| TASK LIST |
1 > In the forum thread on aging deer meat, what reason does Hetfieldinn give for leaving the hide on while the deer hangs?
2 > Carry on the forum thread on aging deer meat, picking up after its final sentence.
** SELECTED PASSAGE follows **
These guys are right. Unless the temps are just right, it's not always worth it. If you really want to, you can quarter it and keep in a spare refrigerator for a while. That keeps it at the right temperature. Keeping the hide on and removing the tarsal glands are just myths. They have no effect on the the meat, unless you use the same knife you use to cut the tarsals to then cut meat.


----------



## Hetfieldinn (May 17, 2004)

I like to hang my deer for at least three day if the weather cooperates. Aging the deer lets the tissue break down, and makes for more flavorful and tender steaks. If the temps don't allow for leaving the deer hang for a few days, I will butcher the deer (I do it myself), and vacuum pack it, and put it in the freezer immediately. When the time comes, I will take a package of steaks out and put them in the coldest area of the fridge. I let them slowly thaw out for a week, then add some marinade to them, let them sit overnight in the fridge, then grill them the next day.

I like to leave the skin/hide on the deer while hanging. This keeps the outer layer of flesh from drying out.
** End of SELECTED PASSAGE **
** EXTRACTED ENTRIES follows **
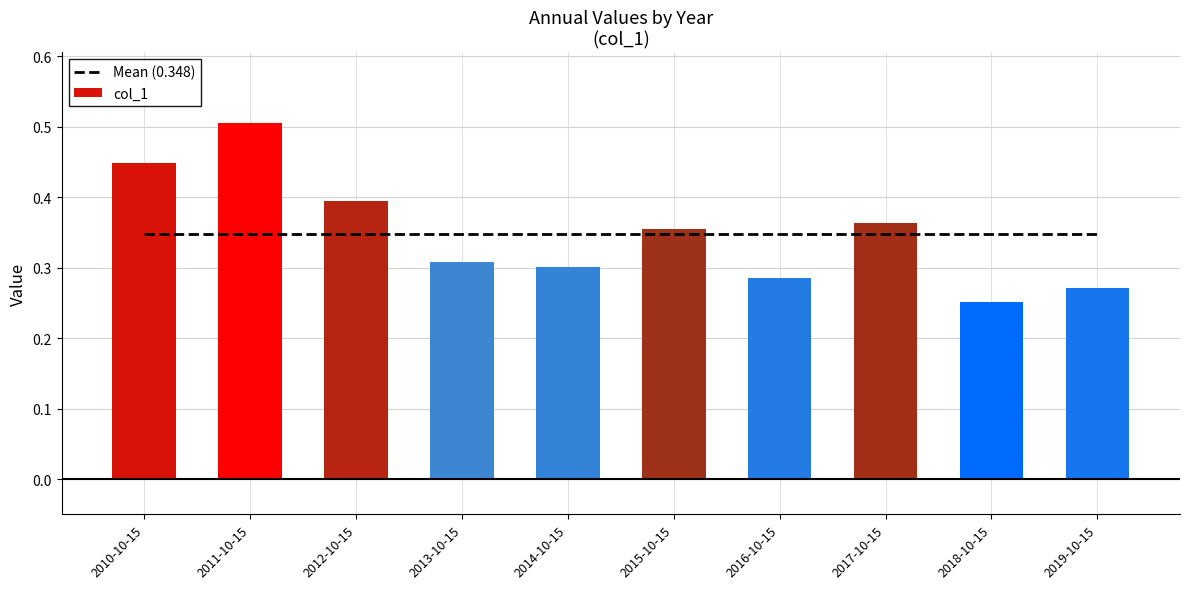

Which series changed the most between 2010-10-15 and 2013-10-15?

col_1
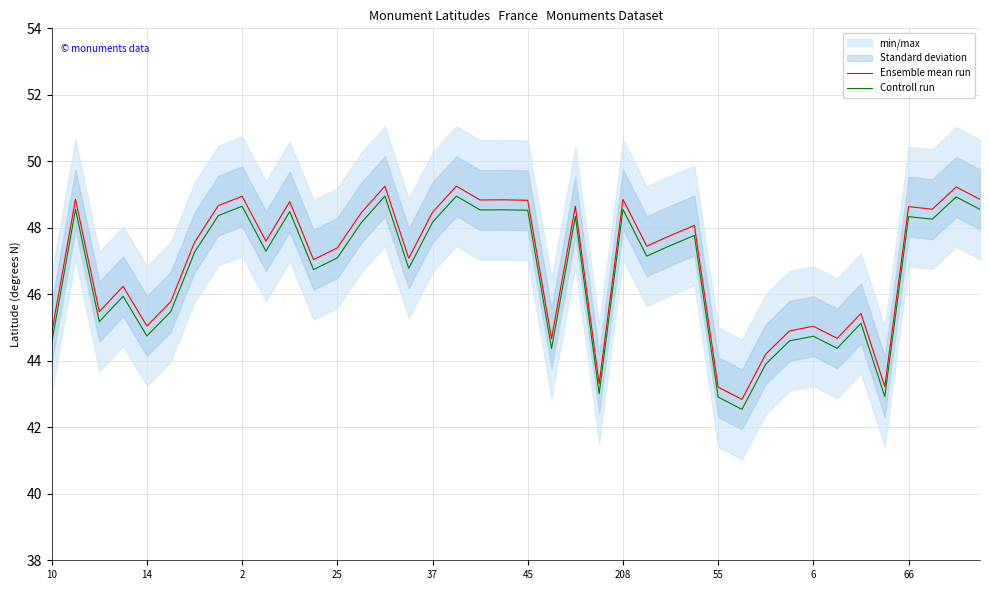

True or false: Controll run and Ensemble mean run cross at least once.

False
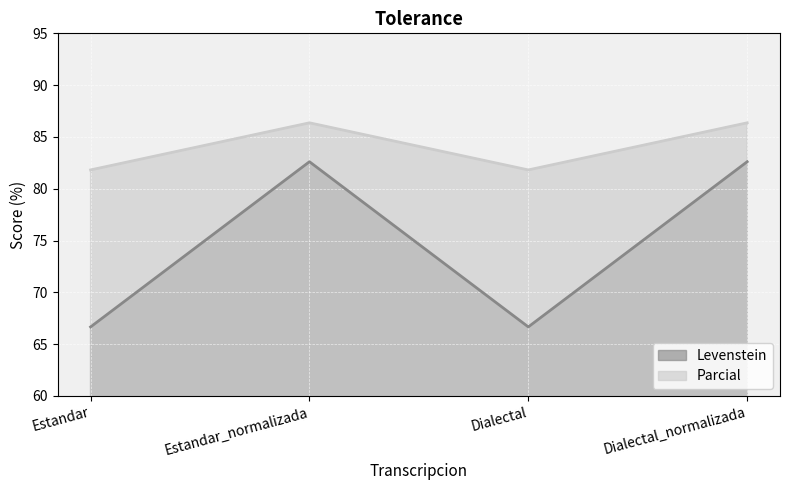

At which label is Levenstein closest to 74?

Estandar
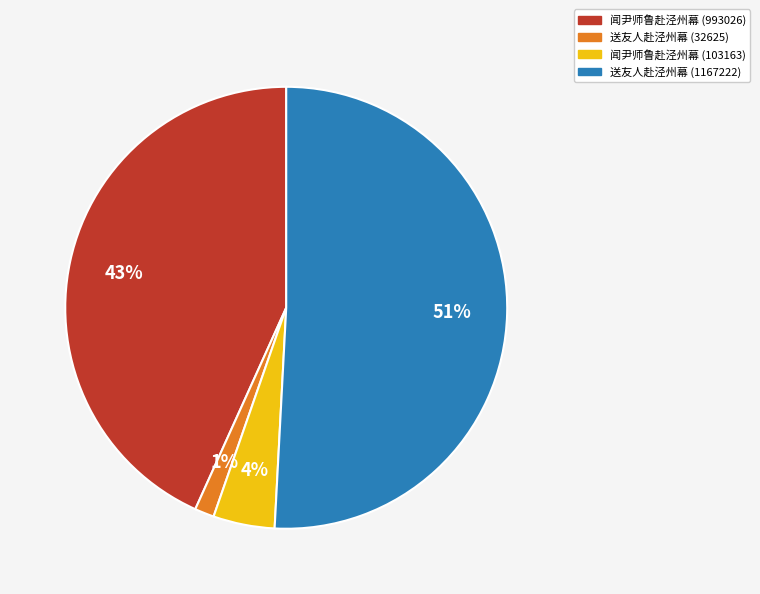

To the nearest percent, what portion does 送友人赴泾州幕 (32625) represent?

1%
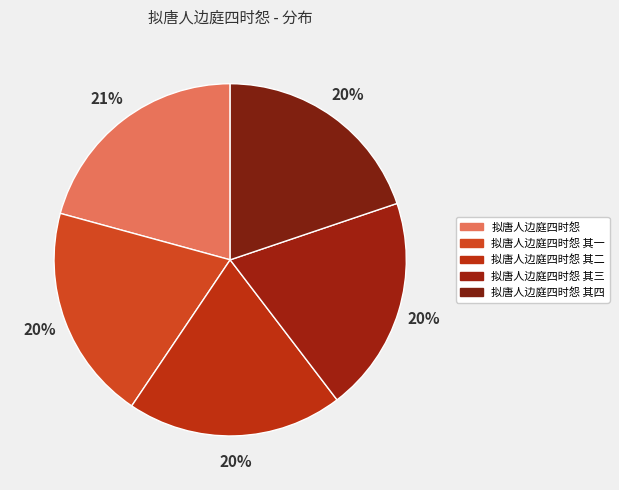

To the nearest percent, what percentage of the pie is 拟唐人边庭四时怨 其一?

20%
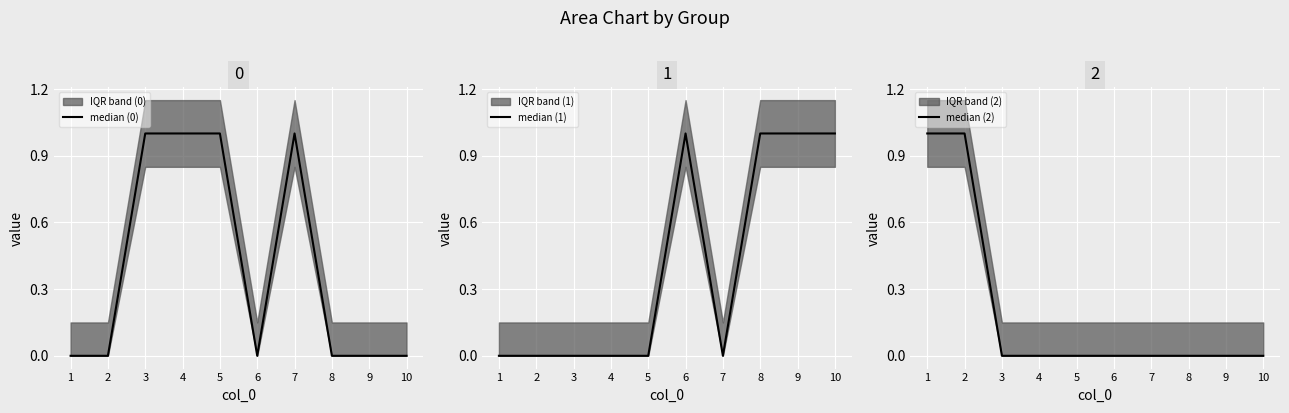

At which label does median (0) reach its minimum?

1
** End of EXTRACTED ENTRIES **
| EXPECTED RESULTS |
1 > It keeps the outer layer of flesh from drying out.

2 >
----------



## beatsworkin (Apr 12, 2004)

Don't forget also that the age of the deer, how quickly it died and main food sources for the area you shot the deer will also affect the meat. Young deer that are killed quickly really don't require aging. Older bucks and some older does could use a week or so, if the temp is right. The best venison I have had was on a goose hunt in Southern Illinois. The co-owner of the lodge ages his deer for up to 2 weeks-leaves hide on and checks for mold to grow on the rib cage. He then skins the deer, saws off the ribcage and trims off any dried meat. He is very meticulous and very careful to maitain a clean working environment. The steaks were fork tender.

Please note that he only does this when he can maintain a temp in the meat that is no higher 38-40 degrees. He keeps a stem thermometer in the hind quarter. And he does not wait until the whole thing is covered with mold, just checks it daily and processes as soon as it starts.

Anyone who has had prime rib aged 30 or even 60 days knows what this process does for tenderness!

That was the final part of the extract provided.